= Beginning of Section =
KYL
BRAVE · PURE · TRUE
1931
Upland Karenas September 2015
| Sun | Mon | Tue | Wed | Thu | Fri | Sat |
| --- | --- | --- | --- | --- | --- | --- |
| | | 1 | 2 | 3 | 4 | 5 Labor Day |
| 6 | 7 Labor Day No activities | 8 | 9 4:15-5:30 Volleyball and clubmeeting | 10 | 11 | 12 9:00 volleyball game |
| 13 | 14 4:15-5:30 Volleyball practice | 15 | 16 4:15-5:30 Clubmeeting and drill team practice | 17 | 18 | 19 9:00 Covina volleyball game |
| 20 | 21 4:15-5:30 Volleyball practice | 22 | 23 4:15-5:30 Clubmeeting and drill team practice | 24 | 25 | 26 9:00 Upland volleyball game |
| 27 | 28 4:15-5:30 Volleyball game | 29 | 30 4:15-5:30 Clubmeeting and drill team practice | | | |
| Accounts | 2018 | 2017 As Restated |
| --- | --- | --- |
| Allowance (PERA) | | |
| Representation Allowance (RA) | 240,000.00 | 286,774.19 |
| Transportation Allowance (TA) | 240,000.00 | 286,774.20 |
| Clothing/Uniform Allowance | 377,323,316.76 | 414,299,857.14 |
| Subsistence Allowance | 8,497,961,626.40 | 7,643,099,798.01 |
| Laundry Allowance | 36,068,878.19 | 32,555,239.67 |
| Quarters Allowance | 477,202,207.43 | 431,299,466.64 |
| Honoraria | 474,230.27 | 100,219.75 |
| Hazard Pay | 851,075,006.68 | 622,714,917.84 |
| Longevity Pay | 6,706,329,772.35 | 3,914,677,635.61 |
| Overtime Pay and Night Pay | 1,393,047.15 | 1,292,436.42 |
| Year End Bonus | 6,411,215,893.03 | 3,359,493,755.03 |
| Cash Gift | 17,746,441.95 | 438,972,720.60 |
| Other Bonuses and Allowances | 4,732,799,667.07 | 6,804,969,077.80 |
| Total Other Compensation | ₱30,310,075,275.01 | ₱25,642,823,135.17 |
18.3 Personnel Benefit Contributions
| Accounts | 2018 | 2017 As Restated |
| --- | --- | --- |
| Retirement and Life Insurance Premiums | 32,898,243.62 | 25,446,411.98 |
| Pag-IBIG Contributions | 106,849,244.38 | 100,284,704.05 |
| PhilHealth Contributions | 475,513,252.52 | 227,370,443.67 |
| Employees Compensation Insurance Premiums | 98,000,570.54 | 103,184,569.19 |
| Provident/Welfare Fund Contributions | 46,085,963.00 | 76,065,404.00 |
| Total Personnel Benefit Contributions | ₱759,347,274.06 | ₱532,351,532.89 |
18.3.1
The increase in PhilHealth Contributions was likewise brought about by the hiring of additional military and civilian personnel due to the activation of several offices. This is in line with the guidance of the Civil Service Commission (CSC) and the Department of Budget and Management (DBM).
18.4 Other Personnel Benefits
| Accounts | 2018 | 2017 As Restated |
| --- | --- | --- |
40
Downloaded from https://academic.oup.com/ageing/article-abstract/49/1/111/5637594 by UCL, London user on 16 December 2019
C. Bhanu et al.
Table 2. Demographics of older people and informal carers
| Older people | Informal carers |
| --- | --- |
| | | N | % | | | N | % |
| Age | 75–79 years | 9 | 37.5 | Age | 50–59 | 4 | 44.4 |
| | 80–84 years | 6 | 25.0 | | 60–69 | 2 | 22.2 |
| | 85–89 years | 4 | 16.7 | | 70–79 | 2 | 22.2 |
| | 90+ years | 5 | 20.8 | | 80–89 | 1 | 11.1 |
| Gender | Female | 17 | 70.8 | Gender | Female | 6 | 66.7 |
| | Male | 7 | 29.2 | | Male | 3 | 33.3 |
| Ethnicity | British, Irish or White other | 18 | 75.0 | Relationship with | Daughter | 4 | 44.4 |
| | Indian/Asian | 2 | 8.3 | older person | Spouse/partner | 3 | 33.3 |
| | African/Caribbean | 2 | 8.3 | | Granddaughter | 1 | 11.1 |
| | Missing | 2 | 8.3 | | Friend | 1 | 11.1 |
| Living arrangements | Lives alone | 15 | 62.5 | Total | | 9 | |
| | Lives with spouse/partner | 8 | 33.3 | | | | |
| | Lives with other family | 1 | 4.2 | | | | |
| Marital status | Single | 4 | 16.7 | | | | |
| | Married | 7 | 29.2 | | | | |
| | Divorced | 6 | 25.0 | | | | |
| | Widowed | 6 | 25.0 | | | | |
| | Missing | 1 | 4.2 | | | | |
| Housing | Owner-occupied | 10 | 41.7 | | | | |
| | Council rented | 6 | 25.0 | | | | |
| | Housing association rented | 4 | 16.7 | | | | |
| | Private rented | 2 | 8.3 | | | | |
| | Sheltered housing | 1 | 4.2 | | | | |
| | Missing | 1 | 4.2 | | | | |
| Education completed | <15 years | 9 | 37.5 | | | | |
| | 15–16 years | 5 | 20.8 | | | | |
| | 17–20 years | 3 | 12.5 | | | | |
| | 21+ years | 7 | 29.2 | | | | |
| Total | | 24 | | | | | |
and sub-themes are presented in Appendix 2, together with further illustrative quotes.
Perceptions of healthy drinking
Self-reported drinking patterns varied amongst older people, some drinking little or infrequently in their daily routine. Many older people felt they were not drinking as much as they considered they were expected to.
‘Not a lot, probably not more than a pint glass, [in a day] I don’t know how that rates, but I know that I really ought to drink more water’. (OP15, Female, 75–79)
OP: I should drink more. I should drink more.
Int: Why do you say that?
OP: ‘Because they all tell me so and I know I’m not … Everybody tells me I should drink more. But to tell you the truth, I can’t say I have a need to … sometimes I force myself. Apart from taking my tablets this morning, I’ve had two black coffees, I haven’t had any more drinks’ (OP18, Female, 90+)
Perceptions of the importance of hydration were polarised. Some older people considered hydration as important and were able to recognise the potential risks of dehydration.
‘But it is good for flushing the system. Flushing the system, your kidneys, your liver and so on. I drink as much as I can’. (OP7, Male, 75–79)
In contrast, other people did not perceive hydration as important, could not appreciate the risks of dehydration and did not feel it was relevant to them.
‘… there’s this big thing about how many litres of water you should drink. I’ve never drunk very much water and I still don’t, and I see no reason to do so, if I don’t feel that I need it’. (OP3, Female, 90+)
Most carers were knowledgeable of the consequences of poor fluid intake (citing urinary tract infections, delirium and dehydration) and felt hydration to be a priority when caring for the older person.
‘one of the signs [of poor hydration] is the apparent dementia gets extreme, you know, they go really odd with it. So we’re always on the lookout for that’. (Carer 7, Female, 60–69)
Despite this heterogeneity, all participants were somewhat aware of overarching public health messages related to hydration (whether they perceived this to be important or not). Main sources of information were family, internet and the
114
= End of Section =
* **What needs to be done**:
Print the listing exactly. Every line must match.

* **Written response**:
KYL
BRAVE · PURE · TRUE
1931
Upland Karenas September 2015
| Sun | Mon | Tue | Wed | Thu | Fri | Sat |
| --- | --- | --- | --- | --- | --- | --- |
| | | 1 | 2 | 3 | 4 | 5 Labor Day |
| 6 | 7 Labor Day No activities | 8 | 9 4:15-5:30 Volleyball and clubmeeting | 10 | 11 | 12 9:00 volleyball game |
| 13 | 14 4:15-5:30 Volleyball practice | 15 | 16 4:15-5:30 Clubmeeting and drill team practice | 17 | 18 | 19 9:00 Covina volleyball game |
| 20 | 21 4:15-5:30 Volleyball practice | 22 | 23 4:15-5:30 Clubmeeting and drill team practice | 24 | 25 | 26 9:00 Upland volleyball game |
| 27 | 28 4:15-5:30 Volleyball game | 29 | 30 4:15-5:30 Clubmeeting and drill team practice | | | |
| Accounts | 2018 | 2017 As Restated |
| --- | --- | --- |
| Allowance (PERA) | | |
| Representation Allowance (RA) | 240,000.00 | 286,774.19 |
| Transportation Allowance (TA) | 240,000.00 | 286,774.20 |
| Clothing/Uniform Allowance | 377,323,316.76 | 414,299,857.14 |
| Subsistence Allowance | 8,497,961,626.40 | 7,643,099,798.01 |
| Laundry Allowance | 36,068,878.19 | 32,555,239.67 |
| Quarters Allowance | 477,202,207.43 | 431,299,466.64 |
| Honoraria | 474,230.27 | 100,219.75 |
| Hazard Pay | 851,075,006.68 | 622,714,917.84 |
| Longevity Pay | 6,706,329,772.35 | 3,914,677,635.61 |
| Overtime Pay and Night Pay | 1,393,047.15 | 1,292,436.42 |
| Year End Bonus | 6,411,215,893.03 | 3,359,493,755.03 |
| Cash Gift | 17,746,441.95 | 438,972,720.60 |
| Other Bonuses and Allowances | 4,732,799,667.07 | 6,804,969,077.80 |
| Total Other Compensation | ₱30,310,075,275.01 | ₱25,642,823,135.17 |
18.3 Personnel Benefit Contributions
| Accounts | 2018 | 2017 As Restated |
| --- | --- | --- |
| Retirement and Life Insurance Premiums | 32,898,243.62 | 25,446,411.98 |
| Pag-IBIG Contributions | 106,849,244.38 | 100,284,704.05 |
| PhilHealth Contributions | 475,513,252.52 | 227,370,443.67 |
| Employees Compensation Insurance Premiums | 98,000,570.54 | 103,184,569.19 |
| Provident/Welfare Fund Contributions | 46,085,963.00 | 76,065,404.00 |
| Total Personnel Benefit Contributions | ₱759,347,274.06 | ₱532,351,532.89 |
18.3.1
The increase in PhilHealth Contributions was likewise brought about by the hiring of additional military and civilian personnel due to the activation of several offices. This is in line with the guidance of the Civil Service Commission (CSC) and the Department of Budget and Management (DBM).
18.4 Other Personnel Benefits
| Accounts | 2018 | 2017 As Restated |
| --- | --- | --- |
40
Downloaded from https://academic.oup.com/ageing/article-abstract/49/1/111/5637594 by UCL, London user on 16 December 2019
C. Bhanu et al.
Table 2. Demographics of older people and informal carers
| Older people | Informal carers |
| --- | --- |
| | | N | % | | | N | % |
| Age | 75–79 years | 9 | 37.5 | Age | 50–59 | 4 | 44.4 |
| | 80–84 years | 6 | 25.0 | | 60–69 | 2 | 22.2 |
| | 85–89 years | 4 | 16.7 | | 70–79 | 2 | 22.2 |
| | 90+ years | 5 | 20.8 | | 80–89 | 1 | 11.1 |
| Gender | Female | 17 | 70.8 | Gender | Female | 6 | 66.7 |
| | Male | 7 | 29.2 | | Male | 3 | 33.3 |
| Ethnicity | British, Irish or White other | 18 | 75.0 | Relationship with | Daughter | 4 | 44.4 |
| | Indian/Asian | 2 | 8.3 | older person | Spouse/partner | 3 | 33.3 |
| | African/Caribbean | 2 | 8.3 | | Granddaughter | 1 | 11.1 |
| | Missing | 2 | 8.3 | | Friend | 1 | 11.1 |
| Living arrangements | Lives alone | 15 | 62.5 | Total | | 9 | |
| | Lives with spouse/partner | 8 | 33.3 | | | | |
| | Lives with other family | 1 | 4.2 | | | | |
| Marital status | Single | 4 | 16.7 | | | | |
| | Married | 7 | 29.2 | | | | |
| | Divorced | 6 | 25.0 | | | | |
| | Widowed | 6 | 25.0 | | | | |
| | Missing | 1 | 4.2 | | | | |
| Housing | Owner-occupied | 10 | 41.7 | | | | |
| | Council rented | 6 | 25.0 | | | | |
| | Housing association rented | 4 | 16.7 | | | | |
| | Private rented | 2 | 8.3 | | | | |
| | Sheltered housing | 1 | 4.2 | | | | |
| | Missing | 1 | 4.2 | | | | |
| Education completed | <15 years | 9 | 37.5 | | | | |
| | 15–16 years | 5 | 20.8 | | | | |
| | 17–20 years | 3 | 12.5 | | | | |
| | 21+ years | 7 | 29.2 | | | | |
| Total | | 24 | | | | | |
and sub-themes are presented in Appendix 2, together with further illustrative quotes.
Perceptions of healthy drinking
Self-reported drinking patterns varied amongst older people, some drinking little or infrequently in their daily routine. Many older people felt they were not drinking as much as they considered they were expected to.
‘Not a lot, probably not more than a pint glass, [in a day] I don’t know how that rates, but I know that I really ought to drink more water’. (OP15, Female, 75–79)
OP: I should drink more. I should drink more.
Int: Why do you say that?
OP: ‘Because they all tell me so and I know I’m not … Everybody tells me I should drink more. But to tell you the truth, I can’t say I have a need to … sometimes I force myself. Apart from taking my tablets this morning, I’ve had two black coffees, I haven’t had any more drinks’ (OP18, Female, 90+)
Perceptions of the importance of hydration were polarised. Some older people considered hydration as important and were able to recognise the potential risks of dehydration.
‘But it is good for flushing the system. Flushing the system, your kidneys, your liver and so on. I drink as much as I can’. (OP7, Male, 75–79)
In contrast, other people did not perceive hydration as important, could not appreciate the risks of dehydration and did not feel it was relevant to them.
‘… there’s this big thing about how many litres of water you should drink. I’ve never drunk very much water and I still don’t, and I see no reason to do so, if I don’t feel that I need it’. (OP3, Female, 90+)
Most carers were knowledgeable of the consequences of poor fluid intake (citing urinary tract infections, delirium and dehydration) and felt hydration to be a priority when caring for the older person.
‘one of the signs [of poor hydration] is the apparent dementia gets extreme, you know, they go really odd with it. So we’re always on the lookout for that’. (Carer 7, Female, 60–69)
Despite this heterogeneity, all participants were somewhat aware of overarching public health messages related to hydration (whether they perceived this to be important or not). Main sources of information were family, internet and the
114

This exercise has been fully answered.